The Fontenay is a luxury hotel in Hamburg, Germany. The hotel is part of the consortium The Leading Hotels of the World.

== Hotel ==
Builder and owner is Klaus-Michael Kühne.
The building is located in Hamburg-Rotherbaum on the road Fontenay on the southwestern shores of Außenalster and offers 131 guest rooms and suites, some with Alster view. The organic architecture was designed by the architect Jan Störmer.
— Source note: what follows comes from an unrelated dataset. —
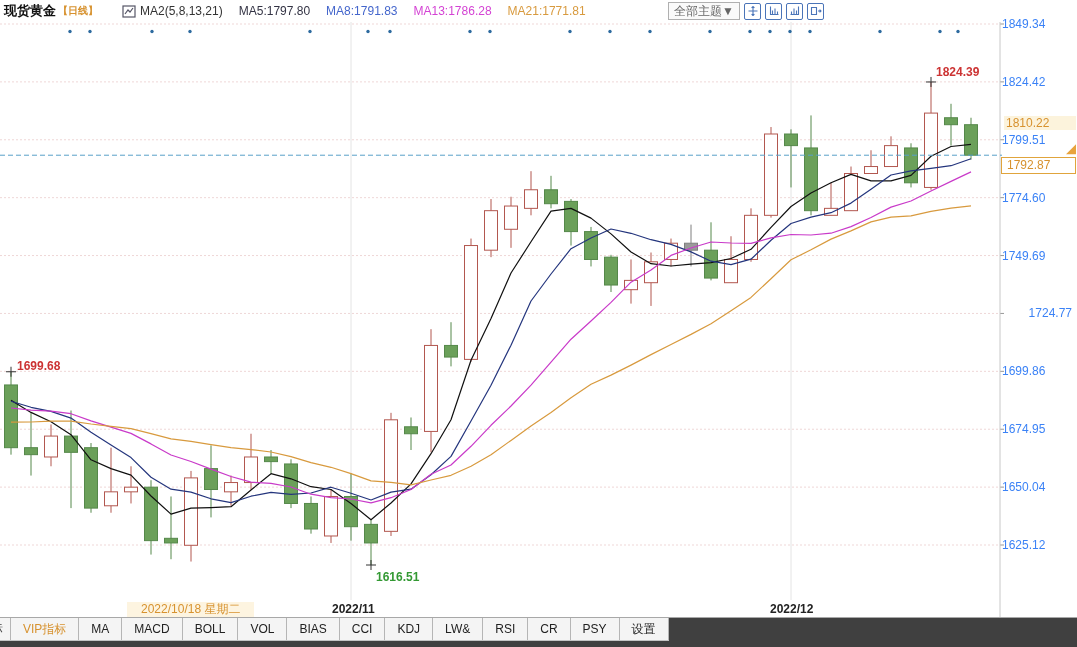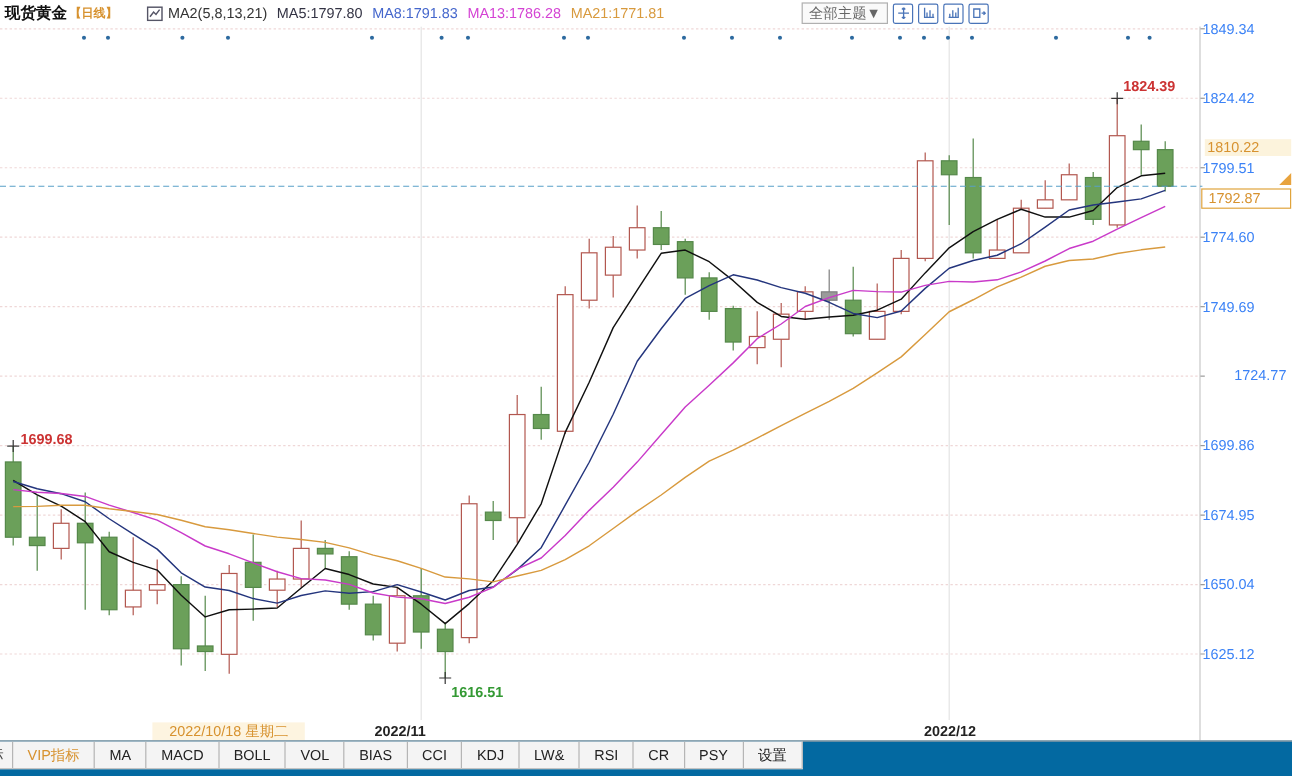"MA5:1797.80" .mavals span { margin-left: 8px -> 16px }
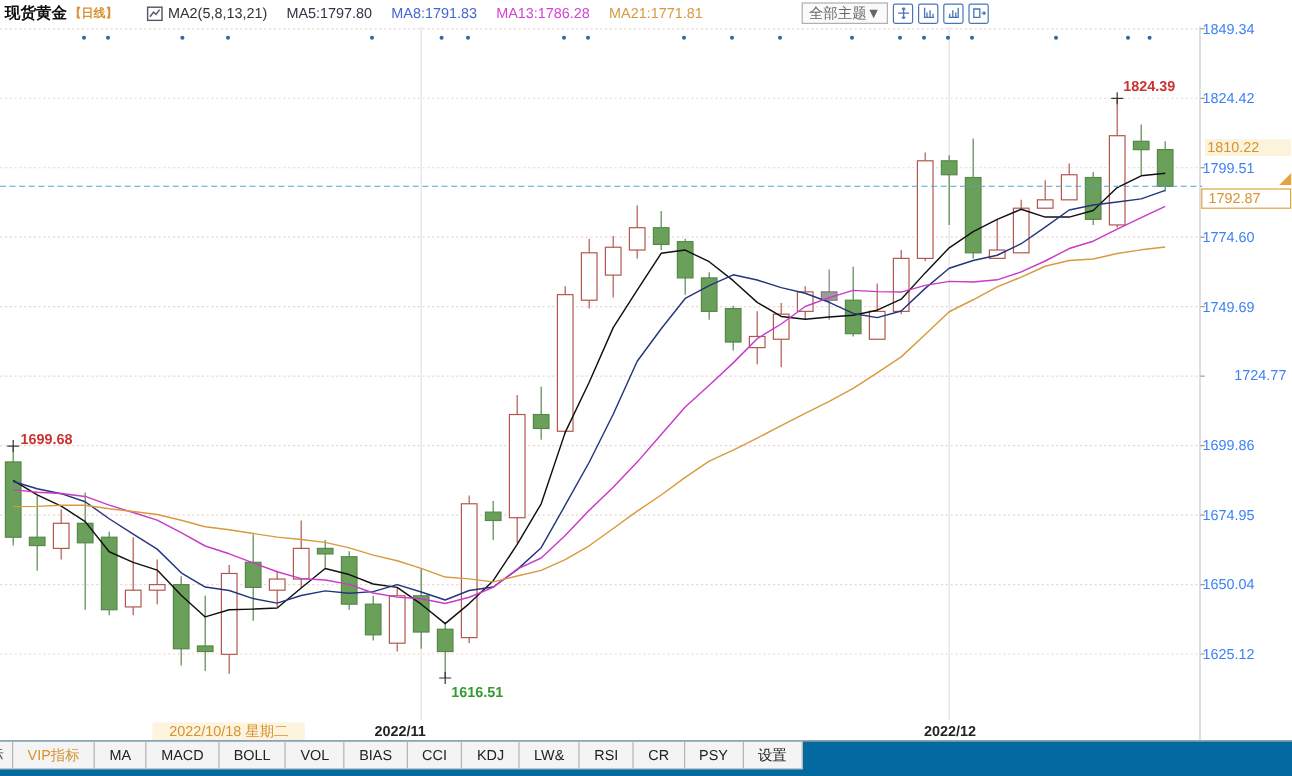"2022/11" div.xlab { left: 312px -> 332px }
The lobby, called Atrium Lounge, has a room height of 27 meters.

For the lobby William Brand of the atelier Brand van Egmond was commissionend to create the light installation, with a height of 6 meters.

== History ==
The hotel is named after the shipbroker John Fontenay, who acquired a large plot of land in front of the Dammtor at the Aussenalster in 1816, through which today the street Fontenay runs. The building stands on the site of the former InterContinental hotel, also called InterConti. It had to close in February 2013 due to bankruptcy. In March 2013 it was announced that Klaus-Michael Kühne had acquired the hotel for around 20 million euros, who demolished it in February 2014.

The cornerstone ceremony for The Fontenay Hamburg took place on 14 August 2014. Originally the hotel opening was planned for the summer of 2016. In November 2015, the topping-out ceremony was celebrated and announced that there were delays. Due to a water damage in the summer of 2017, the appointment was again postponed several times. The Fontenay was officially opened on 19 March 2018.